As you tackle the financial issues that come with marriage, here are some steps you may want to consider:
To get off on the right foot, you should probably each disclose everything about your finances, including portfolio balances and debts. For example, if one or both of you have a lot of debt, tell your partner how much it is and how you plan to pay it off or reduce it to a manageable level. If there is a substantial difference in your net worth or this is a second marriage for one or both of you, you may want to consider a prenuptial agreement.
Decide Who Pays the Bills
To cover the utilities, rent or mortgage, groceries, and other shared expenses, you might want to consider setting up a joint checking account. Each of you may also want your own bank account and credit cards that you can use for your own spending. However, be careful about applying for too many credit cards: depending on how you manage your debt, that could hurt your credit score.
Save on Benefits
If you're both working, you may be able to save money by eliminating any duplication of health care benefits. Take the time to figure out who has the best coverage for the cost involved. Review your benefits to find other offers, like life insurance for your spouse at a reduced cost, for example.
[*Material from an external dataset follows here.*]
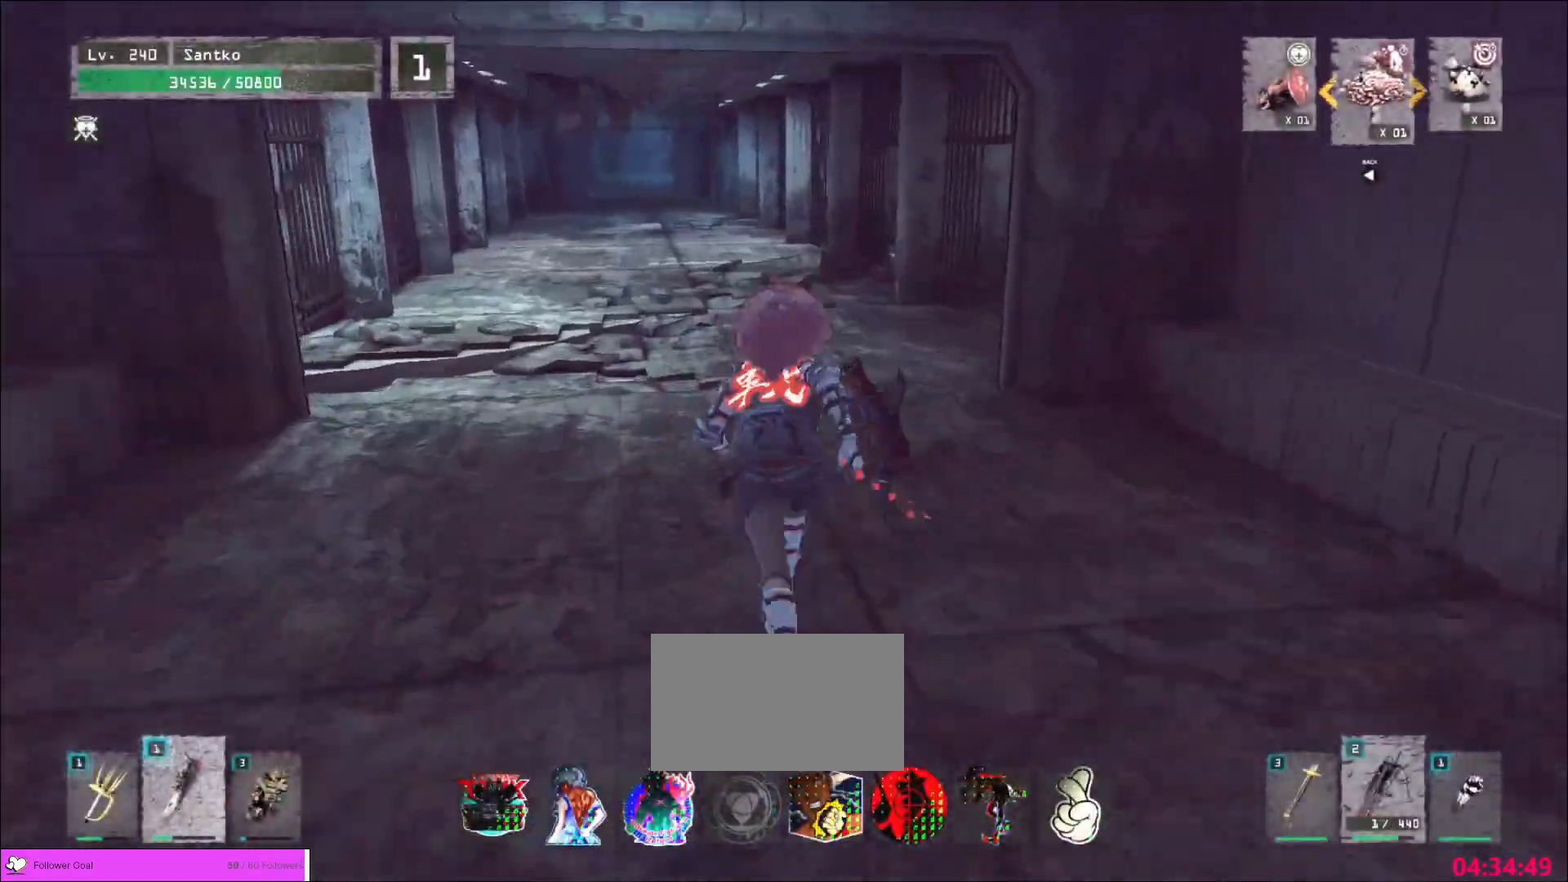
{"keys": ["a", "w"], "mouse": [], "events": [[120, "a", "down"]]}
Change Beneficiary Designations
While you're dealing with employee benefits, consider whether you should change the beneficiaries listed on your company-paid life insurance or on your employer's retirement plan. You may want to revise the beneficiaries on any individual retirement accounts (IRAs) and any individual life insurance policies. Remember, these beneficiary designations—and not your will—typically determine who inherits these types of assets. In certain states, written spousal consent is required if the designated beneficiary of your retirement account is someone other than your spouse. Also, if either of you has a new name, you'll need to change employee records and contact investment companies, banks, and the Social Security Administration. Don't forget to change the name on your driver's license, passport, and credit cards.
Rethink Your Life Insurance
You may need insurance beyond what your employer provides—especially if one spouse is coming to the marriage with dependents, if you intend to have children, or if you plan to take out a mortgage to buy a home together. Also, having life insurance through work has some upsides like possibly being less expensive than buying it “in the market”. One thing to consider when buying life insurance through work is if you separate from the company, that coverage could end, and buying new insurance may be more expensive if you can even get it due to health issues, and if it is possible, it most likely will be more expensive than through the employer.
Depending on your state and the type of assets you have, if this is a first marriage, simple wills may suffice initially. If there are children from earlier marriages, you may need to engage in more sophisticated estate planning. Discuss with an estate planning attorney if a revocable living trust would be appropriate for your situation.
Watch the Tax Bill
If you both work, you could be unpleasantly surprised to find that your income tax bill may be higher as a married couple than if you had stayed single. Consider speaking with your tax advisor to understand the potential impact on you and your spouse.